Protection against erasure errors

Suppose $x$ is the message to be sent. We can break the message $x$ into many parts (blocks) $(x_1,\ldots, x_n)$ where each $x_i$ can be seen as a number in ${\mathbb F}_q$ (well, just choose $q$ to be a large enough prime). Suppose we want to support the recovery of the message up to $k$ erasure errors. We would then need to create some redundancies to the content, and there is a natural way to do so using polynomials.

• There is a unique polynomial $f \in {\mathbb F}_q[x]$ of degree $(n-1)$ such that $f(1) = x_1, f(2) = x_2,\ldots, f(n) = x_n$. This polynomial contains all the information about message $x$.

• Create additional $k$ blocks by $x_{n+1} = f(n+1), x_{n+2}= f(n+2)$ until $x_{n+k} = f(n+k)$. We transmit the message $(x_1,\ldots, x_{n+k})$ which contains $(n+k)$ blocks. Notice that this is only possible if $q > n+k$.

Theorem 47

Let $I \subseteq [n+k]$ be a subset of size at least $n$ so that the blocks $\{x_i\}_{i \in I}$ are not erased. Then polynomial $f$ can be interpolated from these.

Proof:

From Theorem 44, there is a unique polynomial $p$ so that $p(i) = x_i$ for all $i \in I$. We claim that $p$ and $f$ are the same polynomial: Assume for a contradiction that they are not. Then $p-f$ is a polynomial of degree at most $(n-1)$ and that $(p-f)(x_i) = p(x_i) - f(x_i) = 0$ for all $i \in I$ (so it has at least $n$ roots) a contradiction.

Protection against arbitrary errors

Notice that the previous idea is to encode the message $x = (x_1,\ldots, x_n)$ by introducing redundancies into a "codeword" $C(x) = (x_1,\ldots, x_{n+k})$, which is longer than the original message. The nice thing is that by introducing $k$ additional blocks, we can handle the error up to $k$ erasures (and this is the best we can do!).

Now, suppose the error is arbitrary. What does it mean for us? In the erasure case, the message $(4,1,2,8)$ could get partially erased into $(4,-,2,8)$, so we know exactly that there is a missing block and (as explained before) it is possible to recover. But an arbitrary error could change the content of the message into $(4,10,2,8)$, and the receiver of the message has no way of knowing which part of the message is corrupted. Interestingly, it would turn out that we do not need to know it!!

The following description corresponds to the famous Reed-Solomon code.

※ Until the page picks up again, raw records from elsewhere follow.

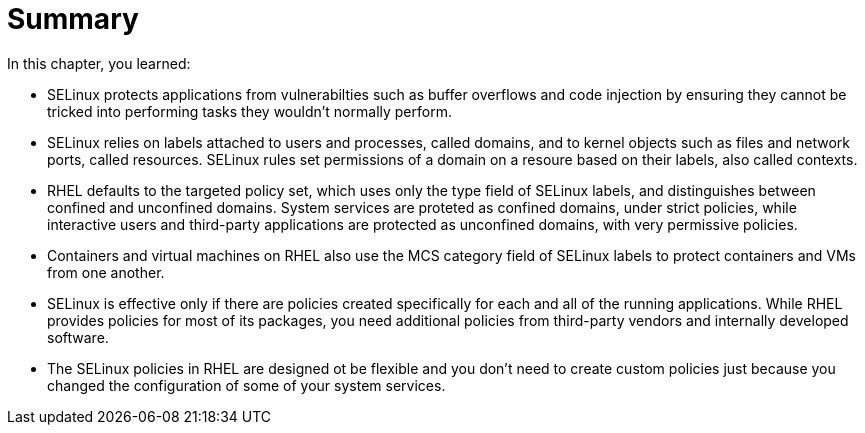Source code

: = Summary

In this chapter, you learned:

* SELinux protects applications from vulnerabilties such as buffer overflows and code injection by ensuring they cannot be tricked into performing tasks they wouldn't normally perform.

* SELinux relies on labels attached to users and processes, called domains, and to kernel objects such as files and network ports, called resources. SELinux rules set permissions of a domain on a resoure based on their labels, also called contexts.

* RHEL defaults to the targeted policy set, which uses only the type field of SELinux labels, and distinguishes between confined and unconfined domains. System services are proteted as confined domains, under strict policies, while interactive users and third-party applications are protected as unconfined domains, with very permissive policies.

* Containers and virtual machines on RHEL also use the MCS category field of SELinux labels to protect containers and VMs from one another.

* SELinux is effective only if there are policies created specifically for each and all of the running applications. While RHEL provides policies for most of its packages, you need additional policies from third-party vendors and internally developed software.

* The SELinux policies in RHEL are designed ot be flexible and you don't need to create custom policies just because you changed the configuration of some of your system services.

• On message $x= (x_1,\ldots, x_n)$, let $f \in {\mathbb F}_q[x]$ of degree $(n-1)$ where $f(i) = x_i$ for all $i \in [n]$ (we know such $f$ is unique).

• Create additional points $x_{n+1}, \ldots, x_{n+2k}$ so that $x_i = f(i)$ for all $i\in[n+2k]\setminus[n]$. The code $C(x) = (x_1,\ldots, x_{n+2k})$ is sent across the communication channel. (notice that now we have $(n+2k)$ blocks instead of $(n+k)$).

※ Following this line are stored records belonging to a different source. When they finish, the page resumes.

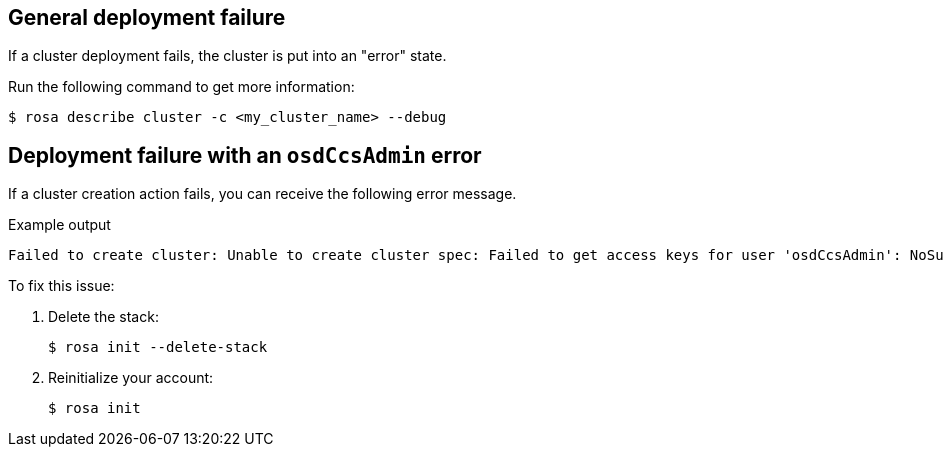 // Module included in the following assemblies:
//
// * rosa_support/rosa-troubleshooting-deployments.adoc
:_content-type: PROCEDURE
[id="rosa-troubleshooting-general-deployment-failure_{context}"]
== General deployment failure

If a cluster deployment fails, the cluster is put into an "error" state.

Run the following command to get more information:

[source,terminal]
----
$ rosa describe cluster -c <my_cluster_name> --debug
----

[id="rosa-troubleshooting-deployment-failure-osdccsadmin_{context}"]
== Deployment failure with an `osdCcsAdmin` error

If a cluster creation action fails, you can receive the following error message.

.Example output
[source,terminal]
----
Failed to create cluster: Unable to create cluster spec: Failed to get access keys for user 'osdCcsAdmin': NoSuchEntity: The user with name osdCcsAdmin cannot be found.
----

To fix this issue:

. Delete the stack:
+
[source,terminal]
----
$ rosa init --delete-stack
----

. Reinitialize your account:
+
[source,terminal]
----
$ rosa init
----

We will prove some properties of this encoding. For messages $a=(a_1,\ldots, a_m)$ and $b=(b_1,\ldots, b_m)$, define $\Delta(a,b)$ as the number of coordinates $i \in [m]$ where $a_i \neq b_i$ (this is called the Hamming distance between $a$ and $b$).

Lemma 17 (Distance of Reed-Solomon codes)

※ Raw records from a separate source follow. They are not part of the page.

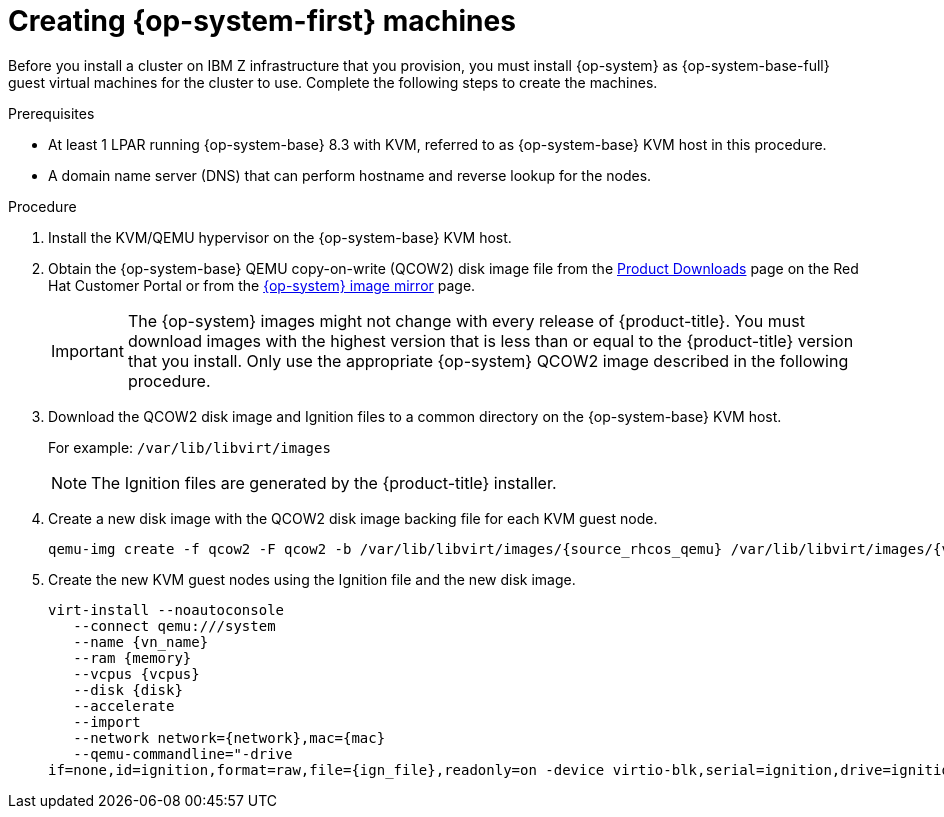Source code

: // Module included in the following assemblies:
//
// * installing/installing_ibm_z/installing-ibm-z-kvm.adoc

[id="installation-user-infra-machines-iso-ibm-z_kvm_{context}"]
= Creating {op-system-first} machines

Before you install a cluster on IBM Z infrastructure that you provision, you must install {op-system} as {op-system-base-full} guest virtual machines for the cluster to use. Complete the following steps to create the machines.

.Prerequisites

* At least 1 LPAR running {op-system-base} 8.3 with KVM, referred to as {op-system-base} KVM host in this procedure.
* A domain name server (DNS) that can perform hostname and reverse lookup for the nodes. 

.Procedure

. Install the KVM/QEMU hypervisor on the {op-system-base} KVM host.

. Obtain the {op-system-base} QEMU copy-on-write (QCOW2) disk image file from the link:https://access.redhat.com/downloads/content/290[Product Downloads] page on the Red Hat Customer Portal or from the link:https://mirror.openshift.com/pub/openshift-v4/s390x/dependencies/rhcos/latest/[{op-system} image mirror] page.
+
[IMPORTANT]
====
The {op-system} images might not change with every release of {product-title}.
You must download images with the highest version that is less than or equal
to the {product-title} version that you install. Only use the appropriate {op-system} QCOW2 image described in the following procedure.
====
+
. Download the QCOW2 disk image and Ignition files to a common directory on the {op-system-base} KVM host.
+
For example: `/var/lib/libvirt/images`
+
[NOTE]
====
The Ignition files are generated by the {product-title} installer. 
====
. Create a new disk image with the QCOW2 disk image backing file for each KVM guest node.
+
[source,terminal]
----
qemu-img create -f qcow2 -F qcow2 -b /var/lib/libvirt/images/{source_rhcos_qemu} /var/lib/libvirt/images/{vmname}.qcow2 {size}
----
+
. Create the new KVM guest nodes using the Ignition file and the new disk image. 
+
[source,terminal]
----
virt-install --noautoconsole
   --connect qemu:///system
   --name {vn_name}
   --ram {memory}
   --vcpus {vcpus}
   --disk {disk}
   --accelerate
   --import
   --network network={network},mac={mac}
   --qemu-commandline="-drive
if=none,id=ignition,format=raw,file={ign_file},readonly=on -device virtio-blk,serial=ignition,drive=ignition"    
----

For messages of the same length $n$, $x \neq y$, the distance between codewords $\Delta(C(x),C(y))$ is at least $(2k+1)$.

Proof:

Let $f_x$ and $f_y$ be the degree-$(n-1)$ polynomials for $x$ and $y$ respectively. Since they are distinct (do you see why?), we have that $(f_x- f_y)$ is nonzero and of degree at most $(n-1)$. Therefore, the codewords of $C(x)$ and $C(y)$ can agree on at most $(n-1)$ coordinates (blocks) (do you see why?). This implies the Hamming distance is at least $(n+2k) - (n-1) = 2k+1$.

Theoretically speaking, the distance property allows us to say that if $C(x)$ is corrupted at $k$ blocks into $C'$, we are still guaranteed that $C(x)$ is still the codeword closest to $C'$ (in Hamming distance), so if we look for message $y$ that minimizes $\Delta(C', C(y))$, then we would manage to find the original message as $x = \arg \min_{y} \Delta(C', C(y))$.

Indeed, the decoding algorithm by Berlekamp and Welsh exploits this property to efficiently recover the corrupted message (up to $k$ blocks). The details about this algorithm are beyond the scope of this course, but we invite you to search them if you are interested.